🤿 Lab 01: Deep Dive - Secure Pipeline¶

Mission Scenario

You are the new Data Guardian of Atlantyqa. You've been entrusted with a confidential document containing financial and personal data. Your mission: process it and extract intelligence without a single figure or real name touching the cloud.

1. 🗺️ Operations Map¶

Before touching a key, visualize the secure data flow.

graph TD
    Input[📄 Raw Document] -->|Ingest| Clean[🧹 Cleaning]
    Clean -->|Redaction with SpaCy| Safe[🛡️ Secure Tokens]
    Safe -->|Analysis| Json[💎 Final JSON]

    style Input fill:#e7ae4c,stroke:#333,stroke-width:2px,color:#fff
    style Clean fill:#37a880,stroke:#333,stroke-width:2px,color:#fff
    style Safe fill:#e0e7ff,stroke:#333,stroke-width:2px,color:#182232
    style Json fill:#f1f5f9,stroke:#182232,stroke-width:2px,color:#182232

2. ⚔️ Mission Execution¶

Follow the steps with surgical precision.

Step 1: IngestStep 2: Armored AnalysisStep 3: Verification

Create a confidential.txt file in data/input/ with fake (but realistic) data and execute it.

python cogctl.py ingest confidential.txt

Activate the privacy shield. The COGNITIVE_REDACT variable is your best friend.

# In PowerShell
$env:COGNITIVE_REDACT="1"; python cogctl.py analyze

# In Bash
COGNITIVE_REDACT=1 python cogctl.py analyze

Check that the system worked. Open the resulting JSON.

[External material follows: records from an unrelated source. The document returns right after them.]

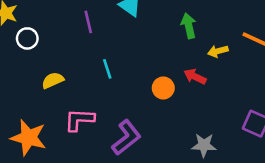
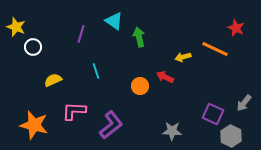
purple line: (88, 22) -> (81, 34), turned 30
green arrow: (189, 26) -> (139, 37), moved

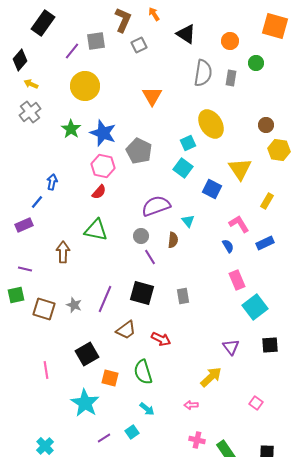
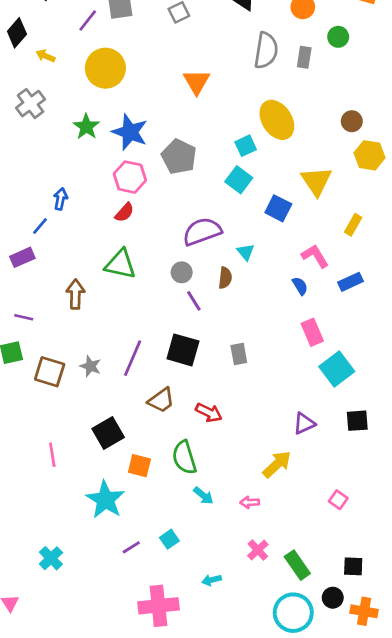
yellow arrow: (31, 84) -> (45, 56), moved
purple triangle: (231, 347) -> (304, 423), turned 42
cyan arrow: (147, 409) -> (203, 496), moved
pink cross: (197, 440) -> (258, 550), turned 35

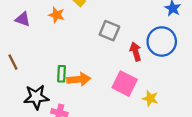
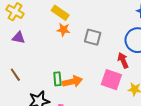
orange star: (57, 15) -> (63, 30), moved
red arrow: (136, 52) -> (123, 60), moved

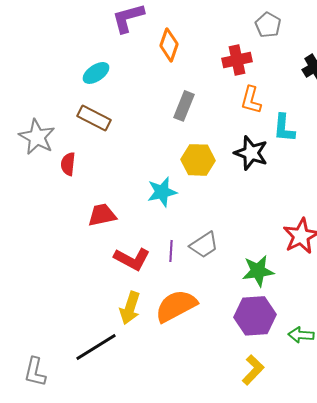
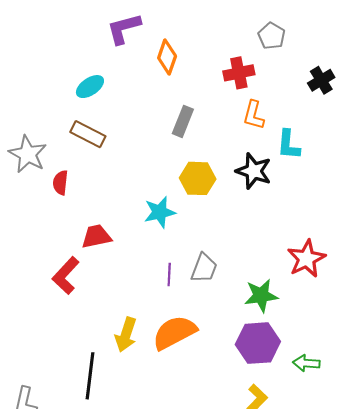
gray trapezoid: (204, 245) -> (204, 268), turned -36
red L-shape: (132, 259) -> (66, 276), moved, turned 105
black line: (96, 347) -> (90, 376), turned -51

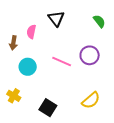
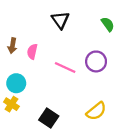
pink semicircle: (31, 32) -> (32, 52), moved
cyan circle: (28, 67) -> (16, 83), moved

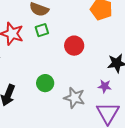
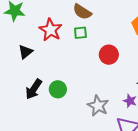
green circle: (45, 83) -> (58, 89), moved

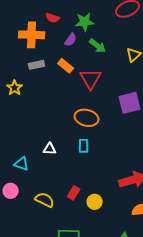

Expected: "PERSON": "[REDACTED]"
Failed: "PERSON": "Juan Pérez"

3. 📸 Evidence Collection¶

To claim your reward (XP), you must present proof.

Delivery Checklist¶

[ ] Output JSON: Confirm there are no real names.
[ ] Audit Log: Verify that outputs/audit/ has a new entry.
[ ] Screenshot: Show your terminal with the "Success" message.

📝 Template for your Pull Request


## 🛡️ Lab 01 Mission Completed

- **File Hash:** [Insert Hash]
- **Redaction Status:** ✅ Activated
- **Incidents:** None

Evidence attached in /evidence folder.

🆘 Common Problems?¶

My document isn't processing

Is it in data/input?
Does it have a .txt or .pdf extension?
Do you have write permissions on outputs/?

I don't see redacted data

Make sure the environment variable is properly set. Do an echo $env:COGNITIVE_REDACT to check.